--- Exercise ---
Look through the listing for the string "AperFunction" and copy out every line that holds it.

-=-=-=-=-

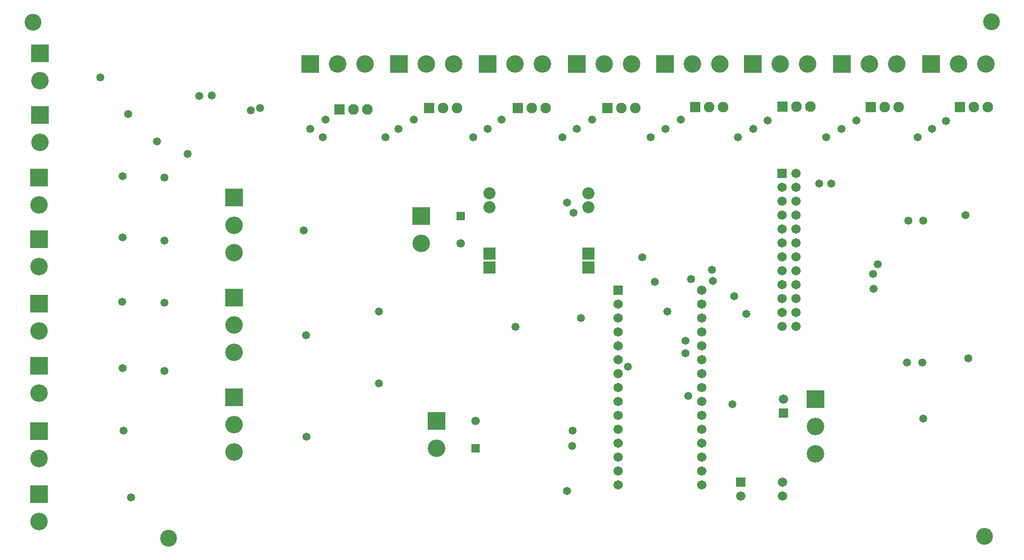
<source format=gbr>
%TF.GenerationSoftware,Altium Limited,Altium Designer,18.0.9 (584)*%
G04 Layer_Color=16711935*
%FSLAX26Y26*%
%MOIN*%
%TF.FileFunction,Soldermask,Bot*%
%TF.Part,Single*%
G01*
G75*
%TA.AperFunction,WasherPad*%
%ADD52C,0.121000*%
%TA.AperFunction,ComponentPad*%
%ADD53C,0.086740*%
%ADD54R,0.086740X0.086740*%
%ADD55R,0.067055X0.067055*%
%ADD56C,0.067055*%
%ADD57C,0.126110*%
%ADD58R,0.126110X0.126110*%
%ADD59C,0.061150*%
%ADD60R,0.061150X0.061150*%
%ADD61R,0.067055X0.067055*%
%ADD62R,0.126110X0.126110*%
%ADD63R,0.076898X0.076898*%
%ADD64C,0.076898*%
%TA.AperFunction,ViaPad*%
%ADD65C,0.058000*%
D52*
X2225000Y1320000D02*
D03*
X1250000Y5030000D02*
D03*
X8130000Y5035000D02*
D03*
X8080000Y1335000D02*
D03*
D53*
X4527520Y3800000D02*
D03*
Y3700000D02*
D03*
X5236181Y3800000D02*
D03*
Y3700000D02*
D03*
D54*
X4527520Y3268504D02*
D03*
Y3368504D02*
D03*
X5236181D02*
D03*
Y3268504D02*
D03*
D55*
X6332520Y1725000D02*
D03*
X5452520Y3105000D02*
D03*
X6629370Y3945000D02*
D03*
D56*
X6332520Y1625000D02*
D03*
X6632520Y1725000D02*
D03*
Y1625000D02*
D03*
X5452520Y3005000D02*
D03*
Y2905000D02*
D03*
Y2805000D02*
D03*
Y2705000D02*
D03*
Y2605000D02*
D03*
Y2505000D02*
D03*
Y2405000D02*
D03*
Y2305000D02*
D03*
Y2205000D02*
D03*
Y2105000D02*
D03*
Y2005000D02*
D03*
Y1905000D02*
D03*
Y1805000D02*
D03*
Y1705000D02*
D03*
X6052520Y3105000D02*
D03*
Y3005000D02*
D03*
Y2905000D02*
D03*
Y2805000D02*
D03*
Y2705000D02*
D03*
Y2605000D02*
D03*
Y2505000D02*
D03*
Y2405000D02*
D03*
Y2305000D02*
D03*
Y2205000D02*
D03*
Y2105000D02*
D03*
Y2005000D02*
D03*
Y1905000D02*
D03*
Y1805000D02*
D03*
Y1705000D02*
D03*
X6729370Y2845000D02*
D03*
Y2945000D02*
D03*
Y3045000D02*
D03*
Y3145000D02*
D03*
Y3245000D02*
D03*
Y3345000D02*
D03*
Y3445000D02*
D03*
Y3545000D02*
D03*
Y3645000D02*
D03*
Y3745000D02*
D03*
Y3845000D02*
D03*
Y3945000D02*
D03*
X6629370Y2845000D02*
D03*
Y2945000D02*
D03*
Y3045000D02*
D03*
Y3145000D02*
D03*
Y3245000D02*
D03*
Y3345000D02*
D03*
Y3445000D02*
D03*
Y3545000D02*
D03*
Y3645000D02*
D03*
Y3745000D02*
D03*
Y3845000D02*
D03*
X6637520Y2320000D02*
D03*
D57*
X1295630Y2363150D02*
D03*
Y2810000D02*
D03*
Y3275000D02*
D03*
Y3718150D02*
D03*
X1300630Y4168150D02*
D03*
Y4610000D02*
D03*
X1295630Y1440000D02*
D03*
Y1893150D02*
D03*
X2695000Y1941299D02*
D03*
Y2138150D02*
D03*
Y2658150D02*
D03*
Y2855000D02*
D03*
Y3375000D02*
D03*
Y3571850D02*
D03*
X4037520Y3440000D02*
D03*
X4147520Y1968150D02*
D03*
X6867520Y1928150D02*
D03*
Y2125000D02*
D03*
X4907480Y4730000D02*
D03*
X4710630D02*
D03*
X3635630D02*
D03*
X3438780D02*
D03*
X4272480D02*
D03*
X4075630D02*
D03*
X6812480D02*
D03*
X6615630D02*
D03*
X6182480D02*
D03*
X5985630D02*
D03*
X5547480D02*
D03*
X5350630D02*
D03*
X8092480D02*
D03*
X7895630D02*
D03*
X7452480D02*
D03*
X7255630D02*
D03*
D58*
X1295630Y2560000D02*
D03*
Y3006850D02*
D03*
Y3471850D02*
D03*
Y3915000D02*
D03*
X1300630Y4365000D02*
D03*
Y4806850D02*
D03*
X1295630Y1636850D02*
D03*
Y2090000D02*
D03*
X2695000Y2335000D02*
D03*
Y3051850D02*
D03*
Y3768701D02*
D03*
X4037520Y3636850D02*
D03*
X4147520Y2165000D02*
D03*
X6867520Y2321850D02*
D03*
D59*
X4322520Y3441575D02*
D03*
X4427520Y2163425D02*
D03*
D60*
X4322520Y3638425D02*
D03*
X4427520Y1966575D02*
D03*
D61*
X6637520Y2220000D02*
D03*
D62*
X4513779Y4730000D02*
D03*
X3241929D02*
D03*
X3878780D02*
D03*
X6418779D02*
D03*
X5788779D02*
D03*
X5153779D02*
D03*
X7698779D02*
D03*
X7058779D02*
D03*
D63*
X4730000Y4414370D02*
D03*
X3450000Y4404370D02*
D03*
X4095000Y4414370D02*
D03*
X6630000Y4424370D02*
D03*
X6005000Y4419370D02*
D03*
X5375000Y4414370D02*
D03*
X7905000Y4419370D02*
D03*
X7265000D02*
D03*
D64*
X4830000Y4414370D02*
D03*
X4930000D02*
D03*
X3550000Y4404370D02*
D03*
X3650000D02*
D03*
X4195000Y4414370D02*
D03*
X4295000D02*
D03*
X6730000Y4424370D02*
D03*
X6830000D02*
D03*
X6105000Y4419370D02*
D03*
X6205000D02*
D03*
X5475000Y4414370D02*
D03*
X5575000D02*
D03*
X8005000Y4419370D02*
D03*
X8105000D02*
D03*
X7365000D02*
D03*
X7465000D02*
D03*
D65*
X7945000Y3645000D02*
D03*
X2880000Y4415000D02*
D03*
X2812815Y4397815D02*
D03*
X3330000Y4205000D02*
D03*
X2445000Y4500000D02*
D03*
X7965000Y2615000D02*
D03*
X6270000Y2285000D02*
D03*
X7705000Y4265000D02*
D03*
X7055000D02*
D03*
X6945000Y4205000D02*
D03*
X7600000D02*
D03*
X5715000Y3165000D02*
D03*
X6125000Y3250000D02*
D03*
X5975000Y3185000D02*
D03*
X5805000Y2950000D02*
D03*
X5625000Y3340000D02*
D03*
X6130000Y3170000D02*
D03*
X5085000Y1660000D02*
D03*
X4715000Y2840000D02*
D03*
X3240000Y4265000D02*
D03*
X3875000D02*
D03*
X3780000Y4205000D02*
D03*
X6285000Y3060000D02*
D03*
X5130000Y3660000D02*
D03*
X5085000Y3735000D02*
D03*
X5935000Y2740000D02*
D03*
Y2650000D02*
D03*
X6370000Y2935000D02*
D03*
X5955000Y2345000D02*
D03*
X5520000Y2555000D02*
D03*
X6980000Y3870000D02*
D03*
X6895000D02*
D03*
X7315000Y3290000D02*
D03*
X5185000Y2905000D02*
D03*
X7805000Y4320000D02*
D03*
X7160000Y4325000D02*
D03*
X6310000Y4205000D02*
D03*
X6420000Y4265000D02*
D03*
X6525000Y4325000D02*
D03*
X5685000Y4205000D02*
D03*
X5790000Y4265000D02*
D03*
X5900000Y4330000D02*
D03*
X5050000Y4205000D02*
D03*
X5155000Y4265000D02*
D03*
X5265000Y4330000D02*
D03*
X4410000Y4205000D02*
D03*
X4515000Y4265000D02*
D03*
X4615000Y4330000D02*
D03*
X3985000D02*
D03*
X3350000D02*
D03*
X2360000Y4085000D02*
D03*
X3215000Y2050000D02*
D03*
X3210000Y2780000D02*
D03*
X3195000Y3535000D02*
D03*
X3735000Y2950000D02*
D03*
Y2435000D02*
D03*
X5120000Y1985000D02*
D03*
X5125000Y2095000D02*
D03*
X7640000Y2180000D02*
D03*
X7285000Y3115000D02*
D03*
X7280000Y3220000D02*
D03*
X1735000Y4635000D02*
D03*
X1935000Y4370000D02*
D03*
X1895000Y3925000D02*
D03*
Y3485000D02*
D03*
X1890000Y3020000D02*
D03*
X1895000Y2545000D02*
D03*
X1955000Y1615000D02*
D03*
X1900000Y2095000D02*
D03*
X2140000Y4175000D02*
D03*
X2195000Y3915000D02*
D03*
Y3460000D02*
D03*
Y3015000D02*
D03*
Y2525000D02*
D03*
X2535000Y4505000D02*
D03*
X7525000Y2585000D02*
D03*
X7635000D02*
D03*
X7535000Y3605000D02*
D03*
X7640000D02*
D03*
%TF.MD5,ad175644ad2e9f9e3f2d8da74ba5fc03*%
M02*

</source>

-=-=-=-=-

--- Response ---
%TA.AperFunction,WasherPad*%
%TA.AperFunction,ComponentPad*%
%TA.AperFunction,ViaPad*%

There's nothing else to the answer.